Ce qui s'est passé
La société Shell a repris ses tentatives de vendre sa participation dans la raffinerie allemande PCK Schwedt, rapporte Reuters en s'appuyant sur trois sources. L'actif attire l'attention non seulement en tant qu'objet commercial, mais aussi comme élément d'infrastructure énergétique, dont une partie (54,17 %) appartient à la filiale allemande de la russe Rosneft — Rosneft Deutschland.
Le gouvernement allemand a temporairement placé les actifs de Rosneft Deutschland sous contrôle en septembre 2022 afin de garantir la sécurité énergétique, et il prolonge ce régime tous les six mois.
Candidats et contexte
La précédente tentative de Shell de céder sa participation au britannique Prax Group a échoué. Selon Reuters, parmi les intéressés cette fois figure le trader privé Liwathon Group, a déclaré Tibor Fedke, associé du cabinet juridique allemand Noerr, qui conseille Liwathon en Allemagne.
«Liwathon Group — l'un des acheteurs potentiels»,
— Tibor Fedke, associé chez Noerr
Faits clés
Schwedt fournit la majeure partie des carburants destinés à Berlin (y compris l'aéroport), l'essence pour les stations‑service de l'est de l'Allemagne et des ingrédients essentiels pour l'industrie chimique locale.
En février 2024, Reuters, dpa et le Handelsblatt ont rapporté que le gouvernement allemand envisageait une nationalisation de Rosneft Deutschland, ce qui ne s'est finalement pas produit. Le 29 octobre, le Département du Trésor américain a délivré une licence exemptant la filiale allemande de Rosneft des sanctions américaines jusqu'en avril 2026. Le 30 octobre, Reuters a constaté une reprise des discussions en Allemagne sur une éventuelle nationalisation.

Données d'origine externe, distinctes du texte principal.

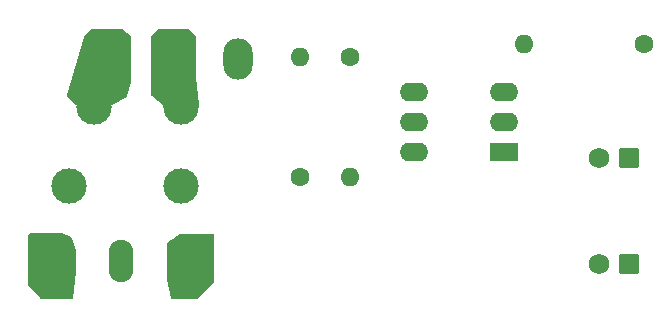
<source format=gbr>
%TF.GenerationSoftware,KiCad,Pcbnew,7.0.8*%
%TF.CreationDate,2023-10-29T17:21:22+01:00*%
%TF.ProjectId,Output_stage,4f757470-7574-45f7-9374-6167652e6b69,2.0*%
%TF.SameCoordinates,Original*%
%TF.FileFunction,Soldermask,Bot*%
%TF.FilePolarity,Negative*%
%FSLAX46Y46*%
G04 Gerber Fmt 4.6, Leading zero omitted, Abs format (unit mm)*
G04 Created by KiCad (PCBNEW 7.0.8) date 2023-10-29 17:21:22*
%MOMM*%
%LPD*%
G01*
G04 APERTURE LIST*
G04 Aperture macros list*
%AMRoundRect*
0 Rectangle with rounded corners*
0 $1 Rounding radius*
0 $2 $3 $4 $5 $6 $7 $8 $9 X,Y pos of 4 corners*
0 Add a 4 corners polygon primitive as box body*
4,1,4,$2,$3,$4,$5,$6,$7,$8,$9,$2,$3,0*
0 Add four circle primitives for the rounded corners*
1,1,$1+$1,$2,$3*
1,1,$1+$1,$4,$5*
1,1,$1+$1,$6,$7*
1,1,$1+$1,$8,$9*
0 Add four rect primitives between the rounded corners*
20,1,$1+$1,$2,$3,$4,$5,0*
20,1,$1+$1,$4,$5,$6,$7,0*
20,1,$1+$1,$6,$7,$8,$9,0*
20,1,$1+$1,$8,$9,$2,$3,0*%
G04 Aperture macros list end*
%ADD10C,1.600000*%
%ADD11O,1.600000X1.600000*%
%ADD12C,3.000000*%
%ADD13R,2.500000X3.500000*%
%ADD14O,2.500000X3.500000*%
%ADD15R,2.400000X1.600000*%
%ADD16O,2.400000X1.600000*%
%ADD17RoundRect,0.250000X0.620000X0.620000X-0.620000X0.620000X-0.620000X-0.620000X0.620000X-0.620000X0*%
%ADD18C,1.740000*%
%ADD19RoundRect,0.249999X0.790001X1.550001X-0.790001X1.550001X-0.790001X-1.550001X0.790001X-1.550001X0*%
%ADD20O,2.080000X3.600000*%
G04 APERTURE END LIST*
D10*
%TO.C,R2*%
X79324200Y-39192200D03*
D11*
X79324200Y-29032200D03*
%TD*%
D10*
%TO.C,R1*%
X108485325Y-27938075D03*
D11*
X98325325Y-27938075D03*
%TD*%
D12*
%TO.C,REF4*%
X69267725Y-40003075D03*
%TD*%
%TO.C,REF2*%
X69267725Y-33272075D03*
%TD*%
D13*
%TO.C,Q1*%
X63157725Y-29208075D03*
D14*
X68632725Y-29208075D03*
X74107725Y-29208075D03*
%TD*%
D10*
%TO.C,R3*%
X83515200Y-29032200D03*
D11*
X83515200Y-39192200D03*
%TD*%
D15*
%TO.C,U1*%
X96572725Y-37092075D03*
D16*
X96572725Y-34552075D03*
X96572725Y-32012075D03*
X88952725Y-32012075D03*
X88952725Y-34552075D03*
X88952725Y-37092075D03*
%TD*%
D17*
%TO.C,J3*%
X107179925Y-46563075D03*
D18*
X104639925Y-46563075D03*
%TD*%
D12*
%TO.C,REF3*%
X59742725Y-40003075D03*
%TD*%
D17*
%TO.C,J2*%
X107179925Y-37558075D03*
D18*
X104639925Y-37558075D03*
%TD*%
D12*
%TO.C,REF1*%
X61901725Y-33272075D03*
%TD*%
D19*
%TO.C,J1*%
X69265800Y-46355000D03*
D20*
X64185800Y-46355000D03*
X59105800Y-46355000D03*
%TD*%
G36*
X59151053Y-43987895D02*
G01*
X59952493Y-44288435D01*
X60008353Y-44330406D01*
X60027695Y-44368812D01*
X60344741Y-45422521D01*
X60350000Y-45458249D01*
X60350000Y-47246925D01*
X60349696Y-47253057D01*
X60134824Y-49416331D01*
X60108609Y-49481097D01*
X60051542Y-49521408D01*
X60011431Y-49528075D01*
X57385409Y-49528075D01*
X57318370Y-49508390D01*
X57292730Y-49486456D01*
X56345220Y-48420507D01*
X56315394Y-48357323D01*
X56313900Y-48337668D01*
X56329544Y-44103542D01*
X56349476Y-44036576D01*
X56402449Y-43991016D01*
X56453543Y-43980000D01*
X59107514Y-43980000D01*
X59151053Y-43987895D01*
G37*
G36*
X64213910Y-26687760D02*
G01*
X64220578Y-26692359D01*
X64999107Y-27267824D01*
X65041317Y-27323503D01*
X65049400Y-27367540D01*
X65049400Y-31097986D01*
X65044817Y-31131386D01*
X64703675Y-32351104D01*
X64666661Y-32410363D01*
X64645959Y-32425263D01*
X63428661Y-33123559D01*
X63366960Y-33140000D01*
X60460047Y-33140000D01*
X60393008Y-33120315D01*
X60373974Y-33105261D01*
X59623691Y-32381773D01*
X59589097Y-32321068D01*
X59590576Y-32258305D01*
X61003882Y-27333884D01*
X61035389Y-27280410D01*
X61611406Y-26704394D01*
X61672729Y-26670909D01*
X61699087Y-26668075D01*
X64146871Y-26668075D01*
X64213910Y-26687760D01*
G37*
G36*
X72003090Y-44009685D02*
G01*
X72048845Y-44062489D01*
X72060051Y-44113949D01*
X72061702Y-48101219D01*
X72042045Y-48168266D01*
X72020654Y-48193438D01*
X70573094Y-49496243D01*
X70510095Y-49526459D01*
X70490142Y-49528075D01*
X68517233Y-49528075D01*
X68450194Y-49508390D01*
X68404439Y-49455586D01*
X68396811Y-49433648D01*
X68033578Y-47954569D01*
X68030000Y-47924996D01*
X68030000Y-44865285D01*
X68049685Y-44798246D01*
X68083824Y-44763053D01*
X69178289Y-44011768D01*
X69244700Y-43990057D01*
X69248465Y-43990000D01*
X71936051Y-43990000D01*
X72003090Y-44009685D01*
G37*
G36*
X69868339Y-26687760D02*
G01*
X69885684Y-26701216D01*
X70496184Y-27268207D01*
X70531910Y-27328252D01*
X70535800Y-27359066D01*
X70535800Y-30732075D01*
X70756949Y-33034142D01*
X70743765Y-33102757D01*
X70695578Y-33153352D01*
X70633517Y-33170000D01*
X67814553Y-33170000D01*
X67747514Y-33150315D01*
X67735635Y-33141645D01*
X66772807Y-32347197D01*
X66733625Y-32289347D01*
X66727725Y-32251552D01*
X66727725Y-27354437D01*
X66747410Y-27287398D01*
X66764044Y-27266756D01*
X67326406Y-26704394D01*
X67387729Y-26670909D01*
X67414087Y-26668075D01*
X69801300Y-26668075D01*
X69868339Y-26687760D01*
G37*
M02*

</source>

Pourquoi c'est important (pour l'Europe et pour l'Ukraine)
Cette opération n'est pas simplement un changement de propriétaire. Lorsqu'une raffinerie clé est contrôlée ou liée à des actifs russes, cela crée une vulnérabilité géopolitique. Pour les pays voisins, y compris l'Ukraine, la stabilité des approvisionnements énergétiques européens est une question de sécurité et d'économie.
La vente de l'actif pourrait réduire l'influence du Kremlin sur l'infrastructure énergétique de l'UE, mais l'effet dépendra de l'identité de l'acheteur et des conditions. Si le nouveau propriétaire est un investisseur européen transparent soumis à un contrôle réglementaire approprié, les risques diminueront. En revanche, si l'acheteur présente des liens opaques ou sert les intérêts de tiers, la vulnérabilité subsistera.
La suite
Plusieurs marqueurs clés à surveiller : la décision des régulateurs à Berlin quant à l'autorisation de la vente ou à la nationalisation ; les propriétaires effectifs des acheteurs potentiels ; la réaction des partenaires aux sanctions et la durée de validité de la licence américaine jusqu'en avril 2026. Les réponses à ces questions détermineront si Schwedt restera une simple opération commerciale ou deviendra un précédent dans la réduction de l'influence stratégique de la Russie sur l'énergie européenne.
Conclusion. La balle est désormais dans le camp des autorités et des régulateurs allemands : les déclarations doivent se traduire par des décisions transparentes qui prendront en compte à la fois les intérêts économiques et les enjeux de sécurité de la région.